Nomadland Is an Intimate, Unflinching Look at Grief and the American Dream
5/5 vans.
There are some actors whose faces speak volumes, who can convey emotion and pathos with a simple twitch of the lip, or a raised eyebrow. Frances McDormand is such an actor, and she brings her inimitable talents to Chloé Zhao’s quiet and contemplative elegy Nomadland. The two-time Oscar winner plays Fern, a flinty widow living out of her converted van who travels across the country chasing seasonal work. A stint with Amazon’s Camperforce, a job in a rock quarry, and a campsite host are just a handful of jobs Fern takes on to fund her itinerant lifestyle.
Fern is a vandweller, part of large but little seen community of older folks who found themselves struggling after the financial recession of 2008. While the nomadic lifestyle is a choice for some, for others it is a last resort, after steady work dried up and mortgages couldn’t be paid. This older, roaming workforce was the subject of the 2017 non-fiction book Nomadland: Surviving America in the Twenty-First Century by Jessica Bruder, which inspired the film.
In fact, aside from McDormand and fellow actor David Strathairn, the cast is made up of real life vandwellers, several of whom were featured in Bruder’s book, including Bob Wells, who runs a popular YouTube channel called CheapRVliving and a non-profit called Homes on Wheels Alliance to help people transition to the lifestyle. Wells also hosts the Rubber Tramp Rendezvous, a two-week gathering of nomads in Quartzsite, Arizona, where folks take workshops, trade wares, and meet fellow travelers.
Zhao artfully showcases both the supportive community of vandwellers and the intense isolation of the lifestyle. Fern’s loneliness is magnified against the stunning natural landscapes she visits, like Badlands National Park and Sequoia National Park. Though the film shies away from overt political messaging, viewers can’t help but contrast the stunning geography of America with the country’s failure to provide a social safety net for its most vulnerable. Grief is a recurring theme in the film, both the personal grief of losing a loved one and the larger cultural grief of the American Dream. So many of these vandwellers spent their lives working hard, and thanks to the ruthlessness of capitalism, they are left with nothing. It’s an American tragedy we’ve seen time and time again, like a modern day take on Steinbeck’s The Grapes of Wrath.
And while these landscapes function as a co-star of sorts, it’s McDormand’s performance that takes your breath away. As Fern, she struggles with grief on multiple levels. Fern is faced with not only the death of her husband, but the death of Empire, Nevada, the town she called home. Empire was built around the US Gypsum plant that manufactured sheetrock, and the closing of the factory decimated the company town. A mere six months after the factory closed, the town’s zip code was discontinued.
Perhaps it is why Fern keeps on driving and refuses to put down roots. And while she remains friendly and amiable to the characters she encounters on her journey, she remains committed to the road. “I’m not homeless. I’m just houseless,” Fern tells a friend at the beginning of the film. But what do you call home when your hometown becomes a ghost town?

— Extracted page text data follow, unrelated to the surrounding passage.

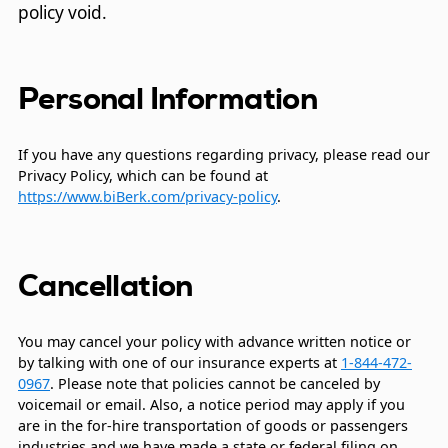
policy void.
Personal Information
If you have any questions regarding privacy, please read our
Privacy Policy, which can be found at
https://www.biBerk.com/privacy-policy
.
Cancellation
You may cancel your policy with advance written notice or
by talking with one of our insurance experts at
1-844-472-
0967
. Please note that policies cannot be canceled by
voicemail or email. Also, a notice period may apply if you
are in the for-hire transportation of goods or passengers
industries and we have made a state or federal filing on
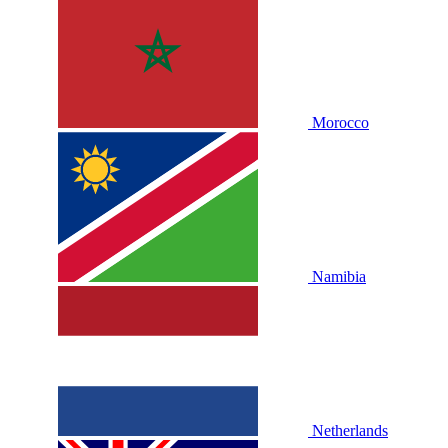
Morocco
Namibia
Netherlands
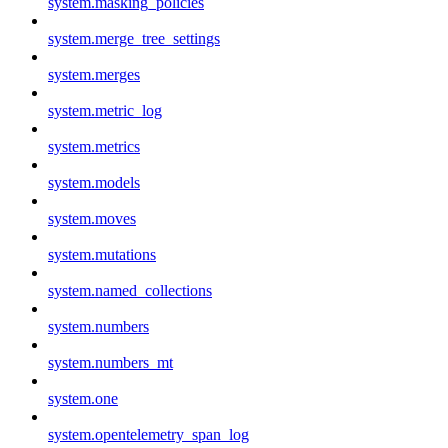
system.masking_policies
system.merge_tree_settings
system.merges
system.metric_log
system.metrics
system.models
system.moves
system.mutations
system.named_collections
system.numbers
system.numbers_mt
system.one
system.opentelemetry_span_log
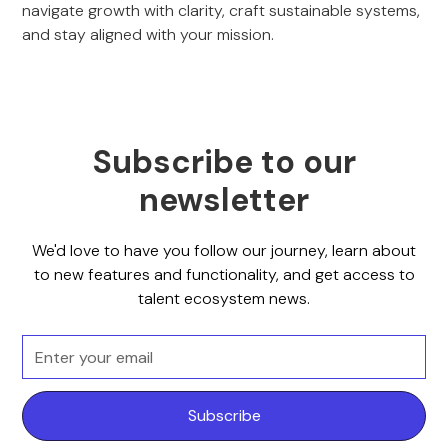
navigate growth with clarity, craft sustainable systems,
and stay aligned with your mission.
Subscribe to our
newsletter
We'd love to have you follow our journey, learn about
to new features and functionality, and get access to
talent ecosystem news.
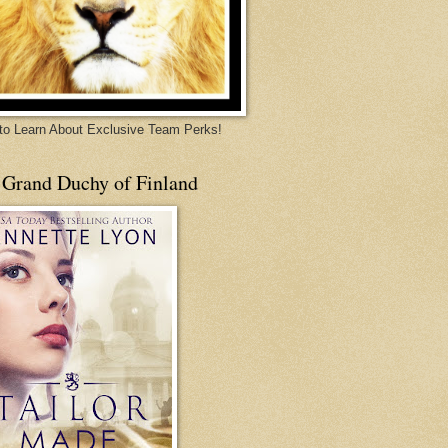
 to Learn About Exclusive Team Perks!
 Grand Duchy of Finland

With its haunting beauty and stirring performances, Nomadland may be the best film of the year. It’s already racked up awards like the Golden Lion at the Venice Film Festival, and has garnered 4 Golden Globe nominations. Academy Award nominations are sure to follow. As for Zhao, her next film, Marvel’s Eternals, will be quite a departure from the indie sensibility of Nomadland. But if Nomadland is anything to go on, she may deliver the most artful MCU film ever.
Nomadland is currently streaming on Hulu.